The Second Kindred of the Calaquendi, both in size and in order of arrival in Aman, the Noldor were also called the Deep Elves. Finwë was their king. They were the most skilled in crafts and lore of the Immortals, the most fiery of spirit, proud and curious. It was Fëanor the Noldo who made the Silmarils, and because of his unwillingness to surrender them, doomed his kindred to a hopeless war against Morgoth to recover the stolen gems, and later to exile from Aman. When the Black Enemy made away with the Silmarils and fled with them to Endor, the Noldor attempted to pursue him over the water by stealing the great boats of the Teleri. The Teleri resisted, and the Noldor, in their desperation, slew a great many of the defending shipbuilders to win the boats. But great was the anger of the Valar that Elf would slay Elf. A storm swallowed many of those stolen boats and the surviving Noldor landed on the shores of Endor only to be met by one of the Valar who doomed them to exile from Aman forever for their hideous crime, the Kinslaying. The Noldor had seen the light of the two trees, but lived out their days in Middle-earth as exiles.
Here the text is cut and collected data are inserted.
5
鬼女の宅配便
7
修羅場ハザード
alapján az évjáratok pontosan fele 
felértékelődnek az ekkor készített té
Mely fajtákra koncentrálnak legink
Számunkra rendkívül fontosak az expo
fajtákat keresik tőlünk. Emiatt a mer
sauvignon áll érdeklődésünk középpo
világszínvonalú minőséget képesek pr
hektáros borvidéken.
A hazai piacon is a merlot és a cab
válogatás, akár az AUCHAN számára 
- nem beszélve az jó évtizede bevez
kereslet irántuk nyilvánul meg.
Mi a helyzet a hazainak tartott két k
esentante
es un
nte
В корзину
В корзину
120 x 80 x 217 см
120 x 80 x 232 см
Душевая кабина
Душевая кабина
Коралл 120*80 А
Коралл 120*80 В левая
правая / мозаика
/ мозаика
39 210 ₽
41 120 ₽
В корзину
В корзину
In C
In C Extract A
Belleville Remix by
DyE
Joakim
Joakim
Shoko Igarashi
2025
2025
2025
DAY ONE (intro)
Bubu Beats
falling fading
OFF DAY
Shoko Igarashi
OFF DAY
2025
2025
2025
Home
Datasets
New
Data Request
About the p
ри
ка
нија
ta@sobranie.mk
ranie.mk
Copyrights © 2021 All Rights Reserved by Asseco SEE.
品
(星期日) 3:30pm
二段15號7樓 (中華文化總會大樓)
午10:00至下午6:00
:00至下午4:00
It is perhaps doubly sad and ironic that Fëanor’s grandson Celebrimbor was seduced by Morgoth’s servant Sauron even as Fëanor was corrupted by the evil Vala’s deceptive words. Twice did the Noldor put all of Middle-earth in peril because of their insatiable desire for knowledge.

The Sindar and the Second Sundering

The original Sindar are believed to be those Teleri who waited for their leader Elwë (Thingol), and the Nandor who traveled as far west as Beleriand. The two groups mixed together and became the Sindar, and although they were perhaps more noble than the original Avari (“The Unwilling”), the Sindar were still Moriquendi, for they never reached the shores of Aman. Their homeland was the realm of Doriath in Beleriand, ruled by Thingol and Melian. Although merely Moriquendi, the Sindar gained great wisdom under the tutelage of Melian the Maia and her husband, who was Calaquendi, having once been to Valinor, and so they became known as the Grey Elves. The Sindar spoke Sindarin, and originated the written script Cirth. With the fall of Beleriand, the surviving Sindar migrated eastward, some remaining in Lindon, while others traveled to live with the Noldor in Eregion, or, east of the Misty Mountains, in Lórien and Mirkwood.